Last year I visited the New Acropolis Museum in Athens and had some criticism of the design preferring the well proportioned Delphi Museum. However, this was mild compared to the attack mounted by Alexandra Stara in "The New Acropolis Museum: banal, sloppy, badly detailed sophistry" (The Architectural Review, June 2009).
There is something in Stara's comment the banality of the museums spaces. When I visited, the museum had not yet been op opened and so perhaps I forgave the large empty spaces. Staracriticises the building's use of low cost materials, whereas I liked the stripped classicism, including suggestions of Greek columns in modern material. The building is basically a rectangular box with a smaller glass box on top, rotated about 15 degrees to match The Parthenon.

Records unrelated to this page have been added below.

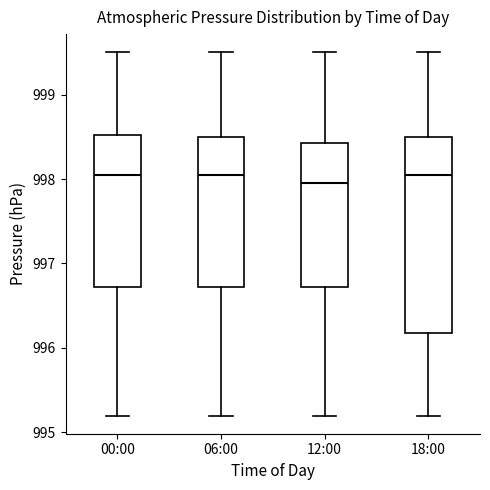

Reading left to right, read every box against the y-axis: the position of its median line, the range the box covers, and the ends of its whiskers. The values are not printed on the chart, so give them approximately, as read against the axis.

00:00: median 998.1, box 996.7 to 998.5, whiskers 995.2 to 999.5
06:00: median 998.1, box 996.7 to 998.5, whiskers 995.2 to 999.5
12:00: median 998.0, box 996.7 to 998.4, whiskers 995.2 to 999.5
18:00: median 998.1, box 996.2 to 998.5, whiskers 995.2 to 999.5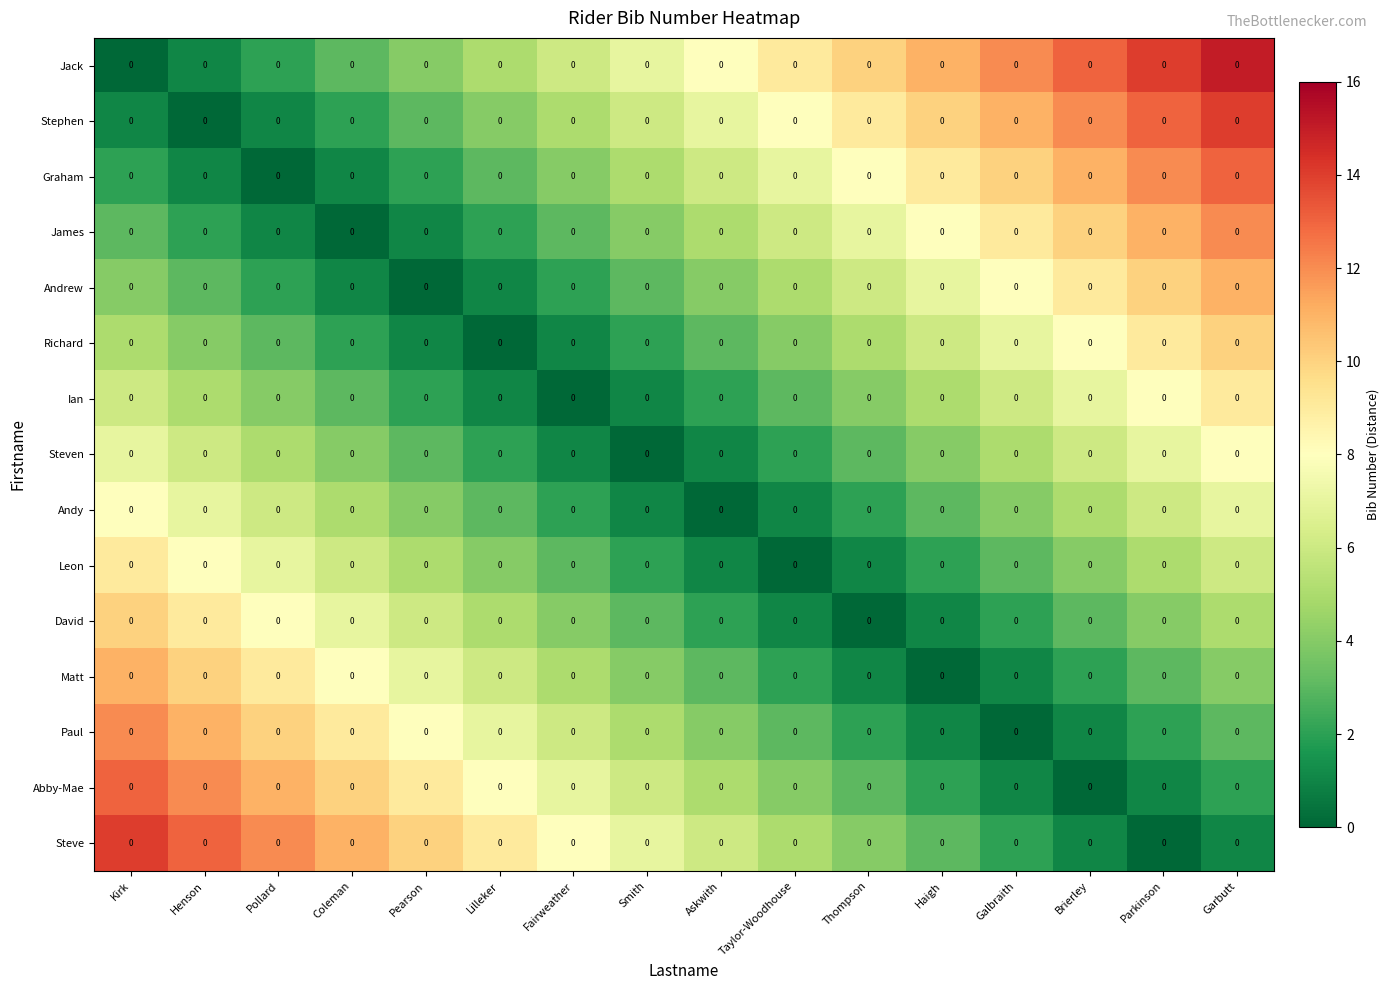

Read the Jack value at Henson.

1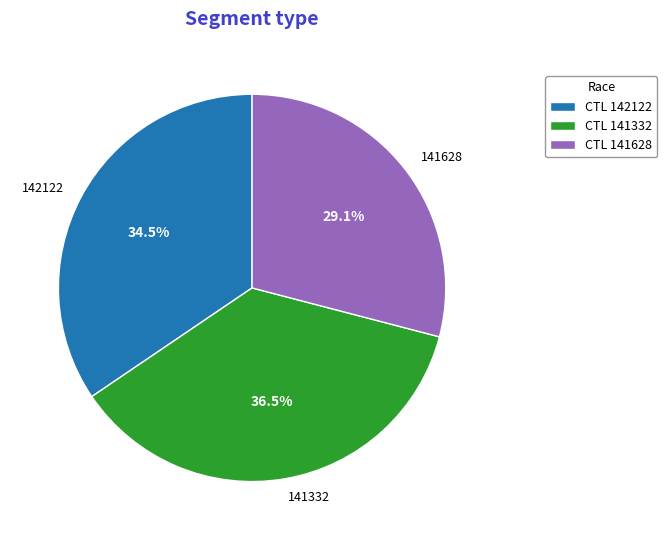

Count the number of slices in the pie.

3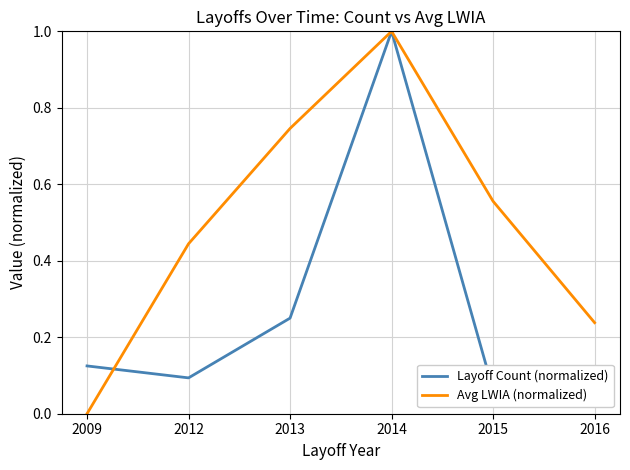

How many times do Avg LWIA (normalized) and Layoff Count (normalized) cross each other?

1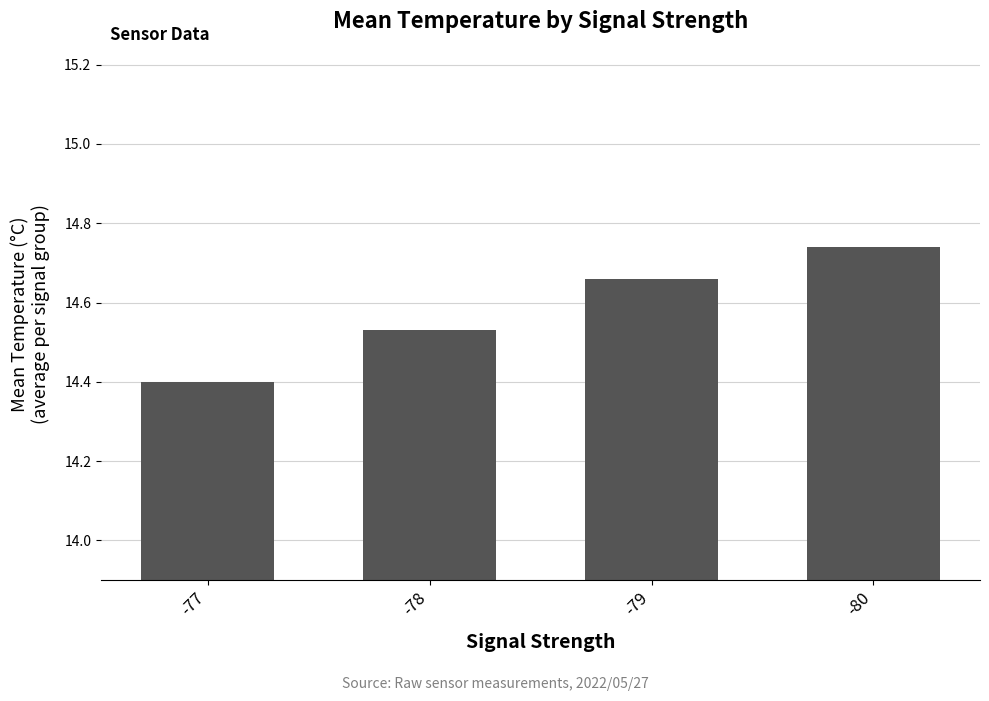

Rank the categories by value from highest to lowest.

-80, -79, -78, -77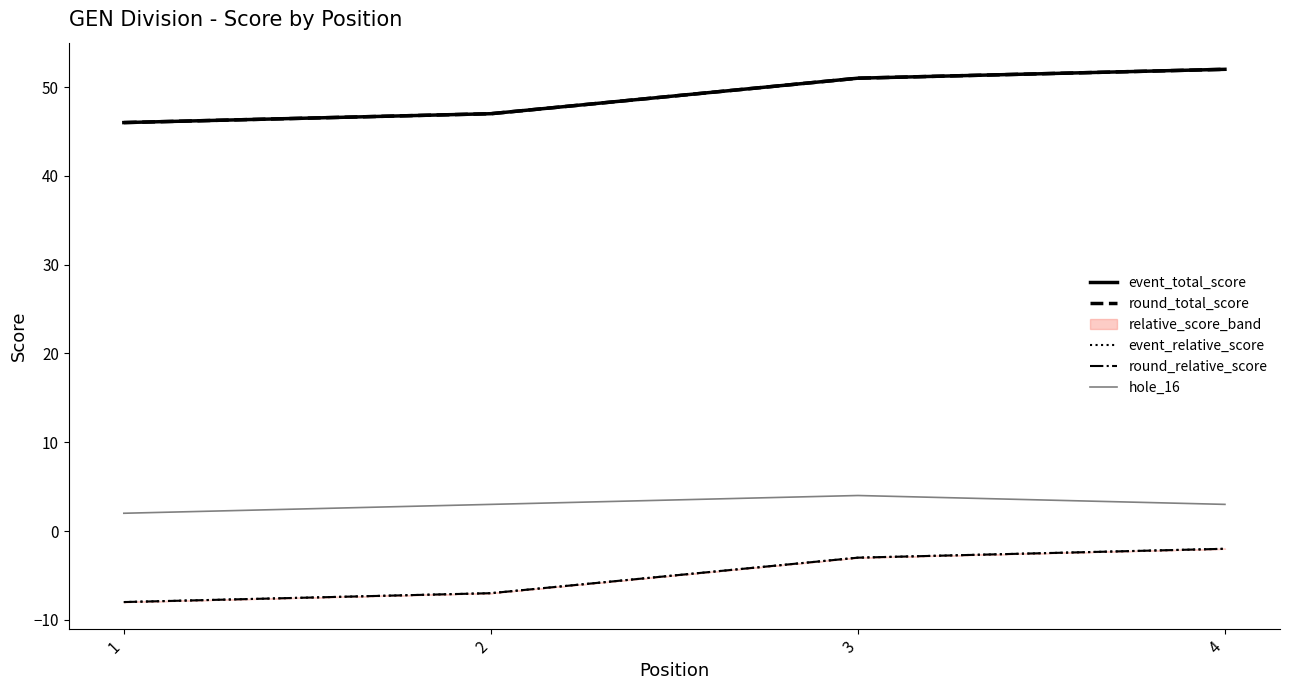

Between 2 and 4, which series saw the biggest shift?

event_total_score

The time it took to build the building was due to finding archaeological ruins underneath (but how could you dig a hold in Athens and not find ruins?) and planning issues with surrounding building, these are not the fault of the architect. Also the critic seems to confuse the architect's rhetoric about the building with the building itself. Many architects are inclined to use flowery language to describe all sort of theoretical concepts not evident in their buildings. Provided the building functions, doesn't fall down and the roof doesn't leak, the designers can be forgiven these literary indulgences.
Stara invokes the name of Plato, accusing the architect of sophistry. However, the word has two meanings, one an illogical argument for deception, the other, older meaning, is wisdom.